This is a surprisingly complex journey that involves: an Objective-C entry point, a custom UIApplication subclass, a 3,300-line AppDelegate, two different application contexts (authorized vs. unauthorized), a multi-account system, and a custom root controller that assembles four tab-bar screens. Understanding this flow is essential because it establishes the patterns used throughout the entire codebase.

The Entry Point: main.m

Every iOS app begins in main(). Telegram’s is in Objective-C:

// Telegram/Telegram-iOS/main.m
#import <UIKit/UIKit.h>

int main(int argc, char *argv[]) {
    @autoreleasepool {
        return UIApplicationMain(argc, argv, @"Application", @"AppDelegate");
    }
}

Two things to notice:

  1. The third argument is @"Application", not nil. This tells UIKit to use a custom UIApplication subclass named Application instead of the default.
  2. The fourth argument is @"AppDelegate". This is the delegate class — but it doesn’t live in the main app target. It’s in the TelegramUI module.

Why Objective-C for the entry point? Because UIApplicationMain is a C function that takes class name strings. Using an .m file avoids any Swift bridging complexity at the very first moment of process launch.

### Required work
(1) Rewrite the part of the Telegram entry-point passage that begins at "int main(int argc, char" and stops after "of process launch.", swapping "fourth argument" for "final argument".
(2) According to the Telegram entry-point passage, which module contains the AppDelegate class?

### Supplied data
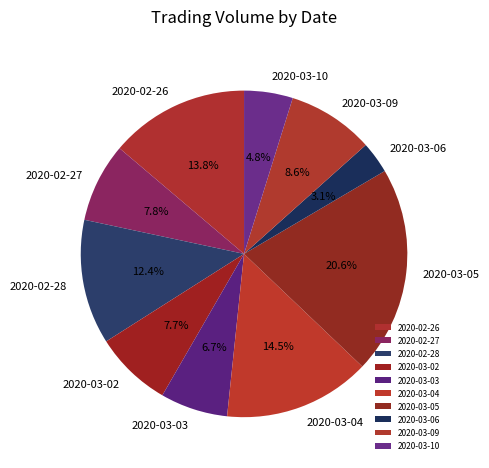

To the nearest percent, what percentage of the pie is 2020-02-28?

12%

### Solution set
(1)
int main(int argc, char *argv[]) {
    @autoreleasepool {
        return UIApplicationMain(argc, argv, @"Application", @"AppDelegate");
    }
}

Two things to notice:

  1. The third argument is @"Application", not nil. This tells UIKit to use a custom UIApplication subclass named Application instead of the default.
  2. The final argument is @"AppDelegate". This is the delegate class — but it doesn’t live in the main app target. It’s in the TelegramUI module.

Why Objective-C for the entry point? Because UIApplicationMain is a C function that takes class name strings. Using an .m file avoids any Swift bridging complexity at the very first moment of process launch.

(2) The TelegramUI module.